I am sorry for pretty heavy explanation, but hope you will get the idea.
I'm R user and I find tidyverse capabilities in data wrangling really powerful. But recently I have started learning Python, and in particular pandas to extend my opportunities in data analysis. Instinctively I'm trying to do things in pandas as I used to do them while I was using dplyr.
So my question is whether any equivalent to dplyr dot while you are using method chaining in pandas.

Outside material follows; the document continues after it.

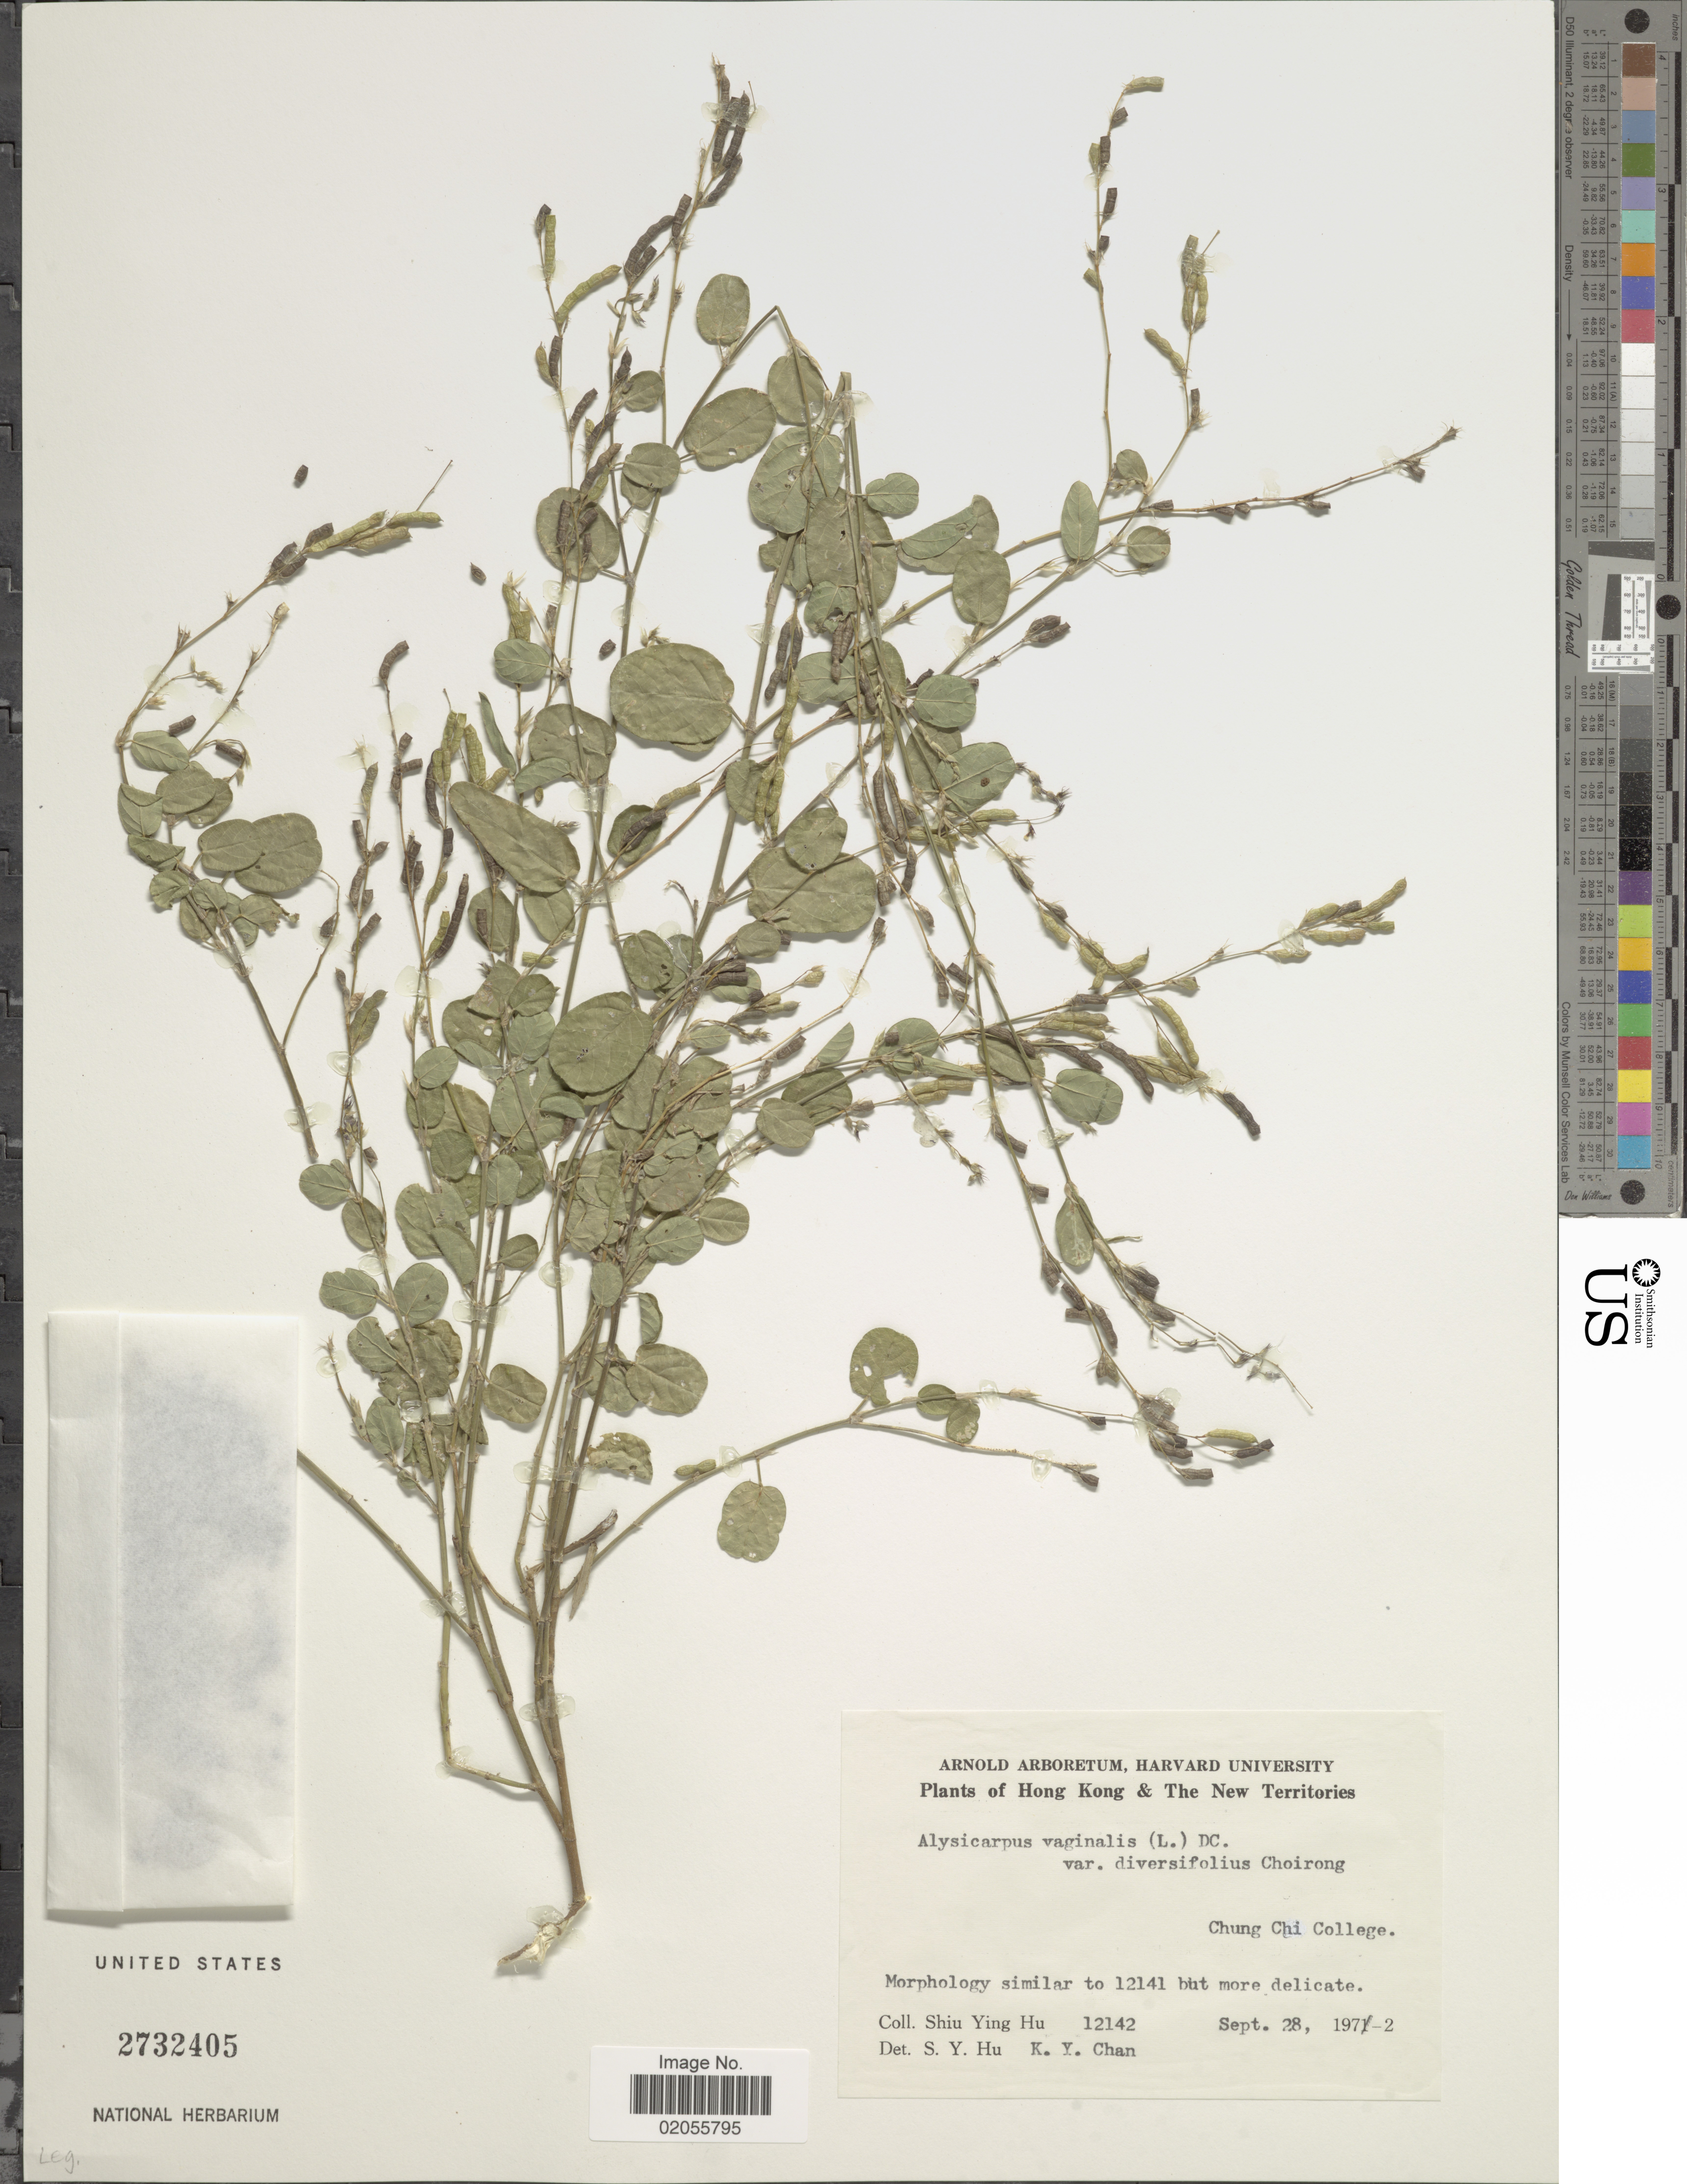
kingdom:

Here example illustrates computing of minimum value from all values that are greater than current value in test_df['data'] per each group and than the same computing but across new column.
R's Example:
require(dplyr)
require(purrr)
test_df = data.frame(group = rep(c(1,2,3), each = 3),
data= c(1:9))
test_df %>%
group_by(group) %>%
mutate(., min_of_max = map_dbl(data, ~data[data > .x] %>% min())) %>%
mutate(., min_of_max_2 = map_dbl(min_of_max, ~min_of_max[min_of_max > .x] %>% min()))
Output:
# A tibble: 9 x 4
# Groups: group [3]
group data min_of_max min_of_max_2
<dbl> <int> <dbl> <dbl>
1 1 1 2 3
2 1 2 3 Inf
3 1 3 Inf Inf
4 2 4 5 6
5 2 5 6 Inf
6 2 6 Inf Inf
7 3 7 8 9
8 3 8 9 Inf
9 3 9 Inf Inf
I know that dplyr doesn't even require dot, but I put it for better understanding the specific of my question
Doing the same in Pandas
Invalid Example:
import pandas as pd
import numpy as np
test_df = (
pd.DataFrame({'A': np.array([1,2,3]*3), 'B': np.array(range(1,10))})

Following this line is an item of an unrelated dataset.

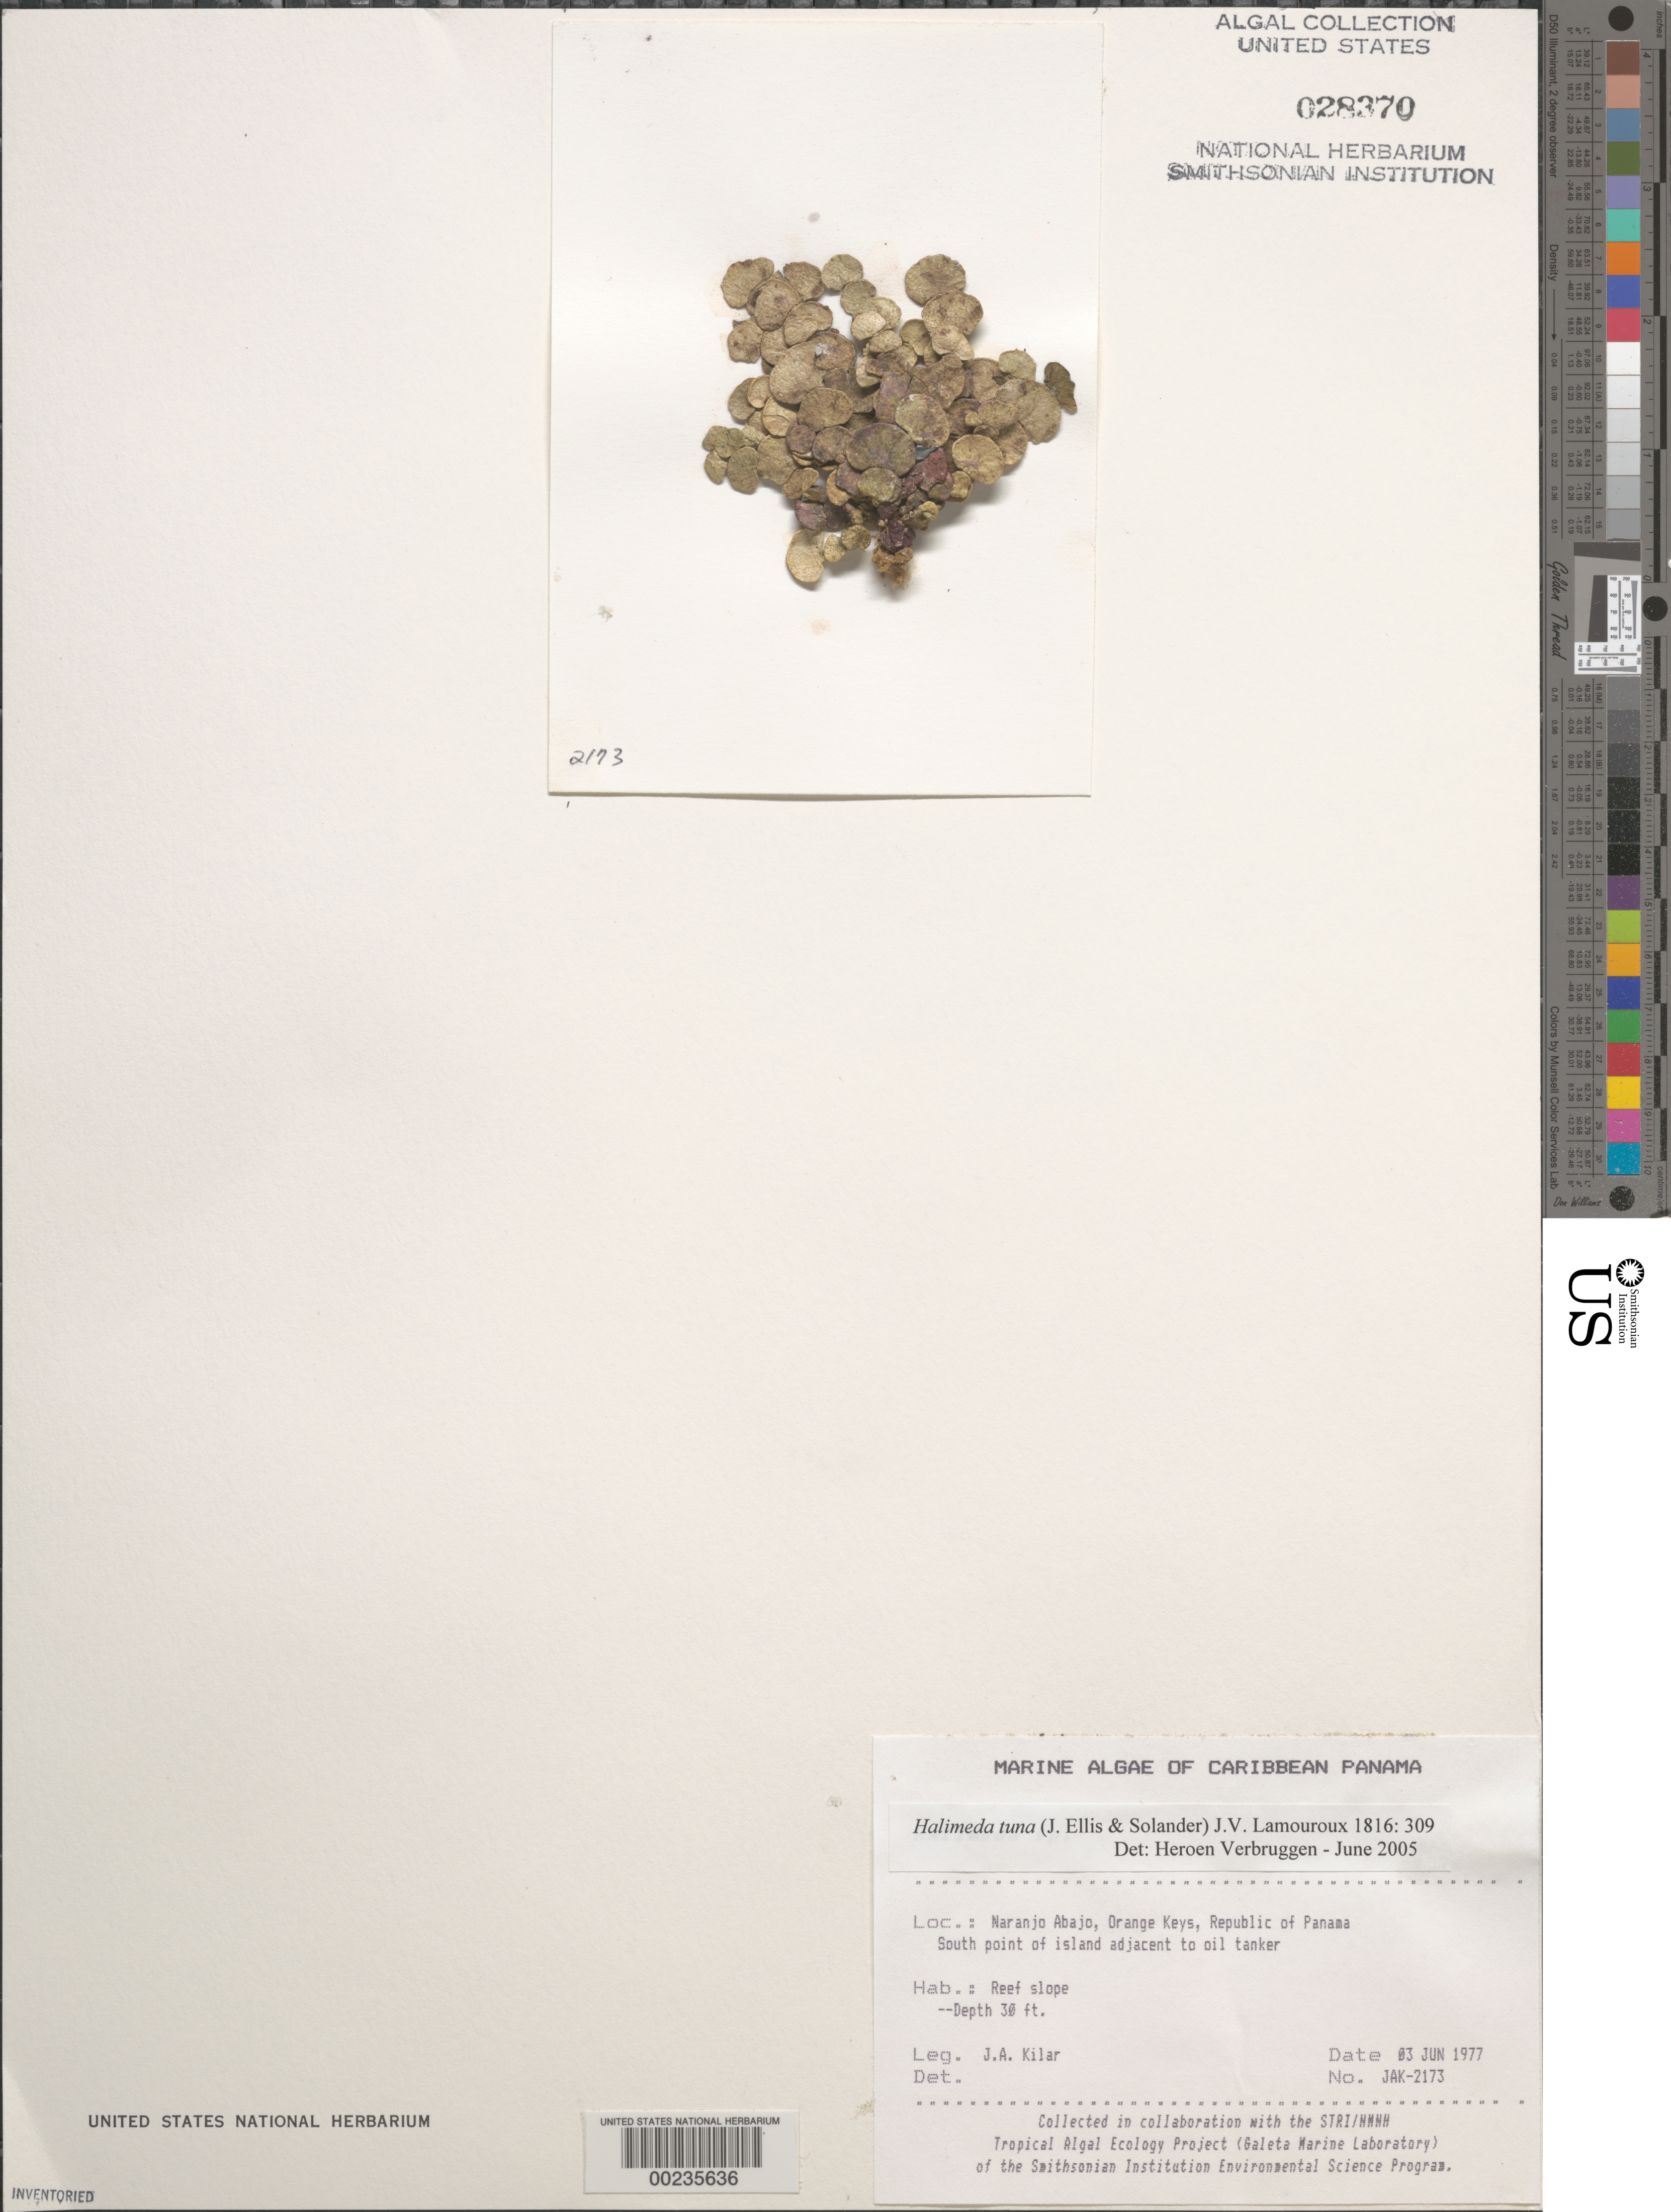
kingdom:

.sort_values(by = ['A', 'B'])
)
(test_df.assign(min_of_max = test_df.apply(lambda x: (test_df.B[(test_df.B > x.B) &
(test_df.A[test_df.A == x.A])]).min(), axis = 1))
.assign(min_of_max2 = 'assume_dot_here'.apply(lambda x: (test_df.min_of_max[(test_df.min_of_max > x.min_of_max) &
(test_df.A[test_df.A == x.A])]).min(), axis = 1)))
In this example putting dot in a second .assign
would be great ability but it doesn't work in pandas.
Valid Example, which ruins chain:
test_df = test_df.assign(min_of_max = test_df.apply(lambda x:
(test_df.B[(test_df.B > x.B) & (test_df.A[test_df.A == x.A])]).min(), axis = 1))
test_df = test_df.assign(min_of_max2 = test_df.apply(lambda x :
(test_df.min_of_max[(test_df.min_of_max > x.min_of_max) & (test_df.A[test_df.A
== x.A])]).min(), axis = 1))
Output:
A B min_of_max min_of_max2
0 1 1 4.0 7.0
3 1 4 7.0 NaN
6 1 7 NaN NaN
1 2 2 5.0 8.0
4 2 5 8.0 NaN
7 2 8 NaN NaN
2 3 3 6.0 9.0
5 3 6 9.0 NaN
8 3 9 NaN NaN
So is there any convenient way to call object from previous part of chain in second .assign
?
Since using test_df.apply()
in second .assign will take initial test_df without computed test_df['min_of_max']
Sorry for somewhat unreadable code in Python, I'am still figuring out how to write more clear.